Lacan formulou de modo fulgurante a conseqüência dessa não

representação com o "não há relação sexual", o que significa dizer que

o parceiro essencial do sujeito é o objeto a, alguma coisa de seu gozo,

seu mais-de-gozar. Dito de outro modo, a invenção lacaniana do objeto a

quer dizer que não há relação sexual.

O parceiro do sujeito não é o Outro sexual. A relação sexual não

está escrita. O que isso quer dizer, essa fórmula é verdadeiro ou falsa?

Não se trata de dizer que ela é falsa, mas sim que ela não está no real.

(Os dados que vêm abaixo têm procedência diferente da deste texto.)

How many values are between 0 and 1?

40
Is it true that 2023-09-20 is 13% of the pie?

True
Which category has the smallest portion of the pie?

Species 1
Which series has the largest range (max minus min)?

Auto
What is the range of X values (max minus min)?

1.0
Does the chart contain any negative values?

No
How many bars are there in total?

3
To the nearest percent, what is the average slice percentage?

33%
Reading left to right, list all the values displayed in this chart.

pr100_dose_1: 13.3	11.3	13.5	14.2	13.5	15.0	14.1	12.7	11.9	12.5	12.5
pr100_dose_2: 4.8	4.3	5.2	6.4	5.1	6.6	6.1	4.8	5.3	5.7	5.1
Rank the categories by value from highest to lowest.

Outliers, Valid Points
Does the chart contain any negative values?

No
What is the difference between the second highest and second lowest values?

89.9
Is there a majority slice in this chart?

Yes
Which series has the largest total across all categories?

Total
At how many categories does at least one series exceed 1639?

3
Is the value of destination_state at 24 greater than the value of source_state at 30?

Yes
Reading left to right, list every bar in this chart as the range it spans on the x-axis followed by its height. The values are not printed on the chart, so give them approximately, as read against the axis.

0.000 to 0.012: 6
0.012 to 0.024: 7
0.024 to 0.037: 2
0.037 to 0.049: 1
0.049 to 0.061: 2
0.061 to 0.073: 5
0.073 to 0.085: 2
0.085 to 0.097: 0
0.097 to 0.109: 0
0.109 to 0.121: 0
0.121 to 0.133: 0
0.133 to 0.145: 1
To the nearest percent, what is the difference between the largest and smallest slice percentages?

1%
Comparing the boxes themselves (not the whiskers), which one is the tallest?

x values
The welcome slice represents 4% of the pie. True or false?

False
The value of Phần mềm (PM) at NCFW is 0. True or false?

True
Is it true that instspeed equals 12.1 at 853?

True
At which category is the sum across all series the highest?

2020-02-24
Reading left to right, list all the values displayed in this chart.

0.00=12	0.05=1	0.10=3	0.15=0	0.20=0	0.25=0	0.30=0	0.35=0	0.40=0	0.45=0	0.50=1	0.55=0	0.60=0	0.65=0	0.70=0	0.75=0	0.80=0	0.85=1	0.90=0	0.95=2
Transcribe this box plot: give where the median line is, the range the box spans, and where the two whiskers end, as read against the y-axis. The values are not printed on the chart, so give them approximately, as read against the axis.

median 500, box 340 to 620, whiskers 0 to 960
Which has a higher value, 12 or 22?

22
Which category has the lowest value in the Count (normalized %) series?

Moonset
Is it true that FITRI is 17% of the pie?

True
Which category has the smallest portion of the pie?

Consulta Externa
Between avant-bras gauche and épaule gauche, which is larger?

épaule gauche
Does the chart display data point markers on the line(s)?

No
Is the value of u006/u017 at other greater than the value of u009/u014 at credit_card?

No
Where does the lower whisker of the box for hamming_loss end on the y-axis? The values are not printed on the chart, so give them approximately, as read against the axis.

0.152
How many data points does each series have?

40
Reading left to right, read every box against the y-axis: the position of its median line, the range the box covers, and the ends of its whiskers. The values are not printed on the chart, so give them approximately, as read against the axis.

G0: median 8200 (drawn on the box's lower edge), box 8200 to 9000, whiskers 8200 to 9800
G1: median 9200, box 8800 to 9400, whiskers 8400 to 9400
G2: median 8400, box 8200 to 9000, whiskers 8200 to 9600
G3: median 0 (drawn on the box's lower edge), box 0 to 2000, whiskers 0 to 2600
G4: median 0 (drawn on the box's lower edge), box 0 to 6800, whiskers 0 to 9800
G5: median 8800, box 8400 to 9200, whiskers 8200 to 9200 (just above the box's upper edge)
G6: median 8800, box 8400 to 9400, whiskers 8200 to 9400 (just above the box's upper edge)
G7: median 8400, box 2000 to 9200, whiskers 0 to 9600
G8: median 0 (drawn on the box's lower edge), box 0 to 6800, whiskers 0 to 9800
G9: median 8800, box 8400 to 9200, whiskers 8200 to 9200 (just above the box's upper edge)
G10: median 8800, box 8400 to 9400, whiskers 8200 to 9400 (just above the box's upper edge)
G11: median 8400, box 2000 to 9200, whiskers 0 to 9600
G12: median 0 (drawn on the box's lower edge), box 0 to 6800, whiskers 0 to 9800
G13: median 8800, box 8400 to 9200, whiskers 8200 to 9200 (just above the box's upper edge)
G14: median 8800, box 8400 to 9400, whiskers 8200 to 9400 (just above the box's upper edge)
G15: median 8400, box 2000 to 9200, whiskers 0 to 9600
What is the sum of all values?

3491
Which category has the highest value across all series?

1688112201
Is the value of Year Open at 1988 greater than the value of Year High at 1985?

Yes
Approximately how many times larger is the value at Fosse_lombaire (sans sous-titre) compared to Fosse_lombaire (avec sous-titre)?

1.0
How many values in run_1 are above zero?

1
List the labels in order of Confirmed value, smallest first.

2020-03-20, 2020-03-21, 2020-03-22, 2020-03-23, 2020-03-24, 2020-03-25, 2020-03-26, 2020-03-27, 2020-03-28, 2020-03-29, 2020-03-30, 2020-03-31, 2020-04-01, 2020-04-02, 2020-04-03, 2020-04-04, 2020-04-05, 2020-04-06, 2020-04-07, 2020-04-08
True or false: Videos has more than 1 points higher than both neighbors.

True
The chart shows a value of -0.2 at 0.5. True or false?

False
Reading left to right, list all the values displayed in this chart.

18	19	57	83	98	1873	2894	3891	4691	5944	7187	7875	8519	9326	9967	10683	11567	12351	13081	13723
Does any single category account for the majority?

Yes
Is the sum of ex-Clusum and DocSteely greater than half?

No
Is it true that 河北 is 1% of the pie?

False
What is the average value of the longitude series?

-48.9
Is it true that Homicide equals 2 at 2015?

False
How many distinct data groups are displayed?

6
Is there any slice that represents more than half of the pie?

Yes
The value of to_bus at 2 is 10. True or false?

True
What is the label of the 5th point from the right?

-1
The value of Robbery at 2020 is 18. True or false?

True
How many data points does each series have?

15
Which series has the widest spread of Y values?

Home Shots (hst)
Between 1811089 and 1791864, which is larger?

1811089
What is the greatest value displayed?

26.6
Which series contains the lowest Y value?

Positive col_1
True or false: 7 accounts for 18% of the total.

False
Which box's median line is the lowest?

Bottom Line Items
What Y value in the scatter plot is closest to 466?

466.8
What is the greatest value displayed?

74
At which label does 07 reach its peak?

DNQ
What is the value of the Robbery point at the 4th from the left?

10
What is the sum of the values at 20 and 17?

Ela está ausente, o que justifica, dá lugar à contingência, ou seja, demonstra

a necessidade da contingência no que poderíamos chamar de

"a história sexual do sujeito", a narração de seus encontros. Em uma

palavra, isso explica que só há encontros, o que Lacan descobrira ao

isolar a função do significante.

Como a mais simples etimologia o mostra, o significante porta

consigo o arbitrário. A derivação do sentido das palavras que utilizamos

não está escrita como necessária em nenhum lugar. São sempre de encontros,

cada palavra é um encontro, a incidência de cada uma delas no

desenvolvimento erótico do sujeito está marcada por essa contingência,

o que representamos sob a forma do traumatismo: sempre um encontro,

sempre uma má surpresa. A história vivida como história é aquela

das más surpresas que tivemos. Como Lacan o disse, muito antes de

chegar à não-relação sexual: "[ ... J é pela marca de arbítrariedade própria

à letra que se explica a extraordinária contingência dos acidentes

que dão ao inconsciente sua verdadeira aparência" {Lacan, "A psicanálise

e seu ensino").

Uma análise só faz valorizar, destacar essa extraordinária contingência.

Chamamos de ••o inconsciente" as conseqüências dessa extraordinária

contingência, ou seja, é a própria contingência que a instância

do significante como tal imprime no inconsciente.